**What is needed**
Put every line of the entries below into a Markdown table with the columns "Row" and "Line," numbering the rows and skipping blank lines. Leave the pictures out of the table.

[Data excerpts]
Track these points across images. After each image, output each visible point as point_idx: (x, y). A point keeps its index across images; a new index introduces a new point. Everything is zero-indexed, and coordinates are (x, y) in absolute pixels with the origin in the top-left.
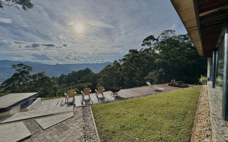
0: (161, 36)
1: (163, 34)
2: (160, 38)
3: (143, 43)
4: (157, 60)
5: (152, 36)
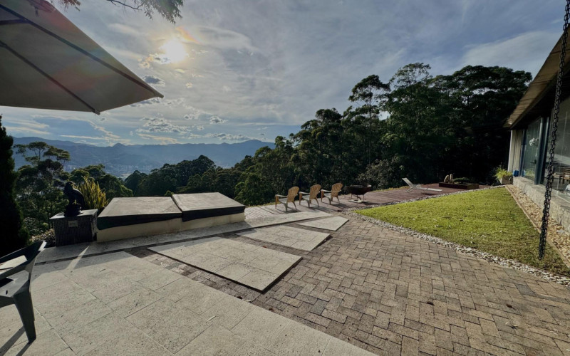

**Exercise output**
| Row | Line |
|---|---|
| 1 | Track these points across images. After each image, output each visible point as point_idx: (x, y). A point keeps its index across images; a new index introduces a new point. Everything is zero-indexed, and coordinates are (x, y) in absolute pixels with the origin in the top-left. |
| 2 | 0: (161, 36) |
| 3 | 1: (163, 34) |
| 4 | 2: (160, 38) |
| 5 | 3: (143, 43) |
| 6 | 4: (157, 60) |
| 7 | 5: (152, 36) |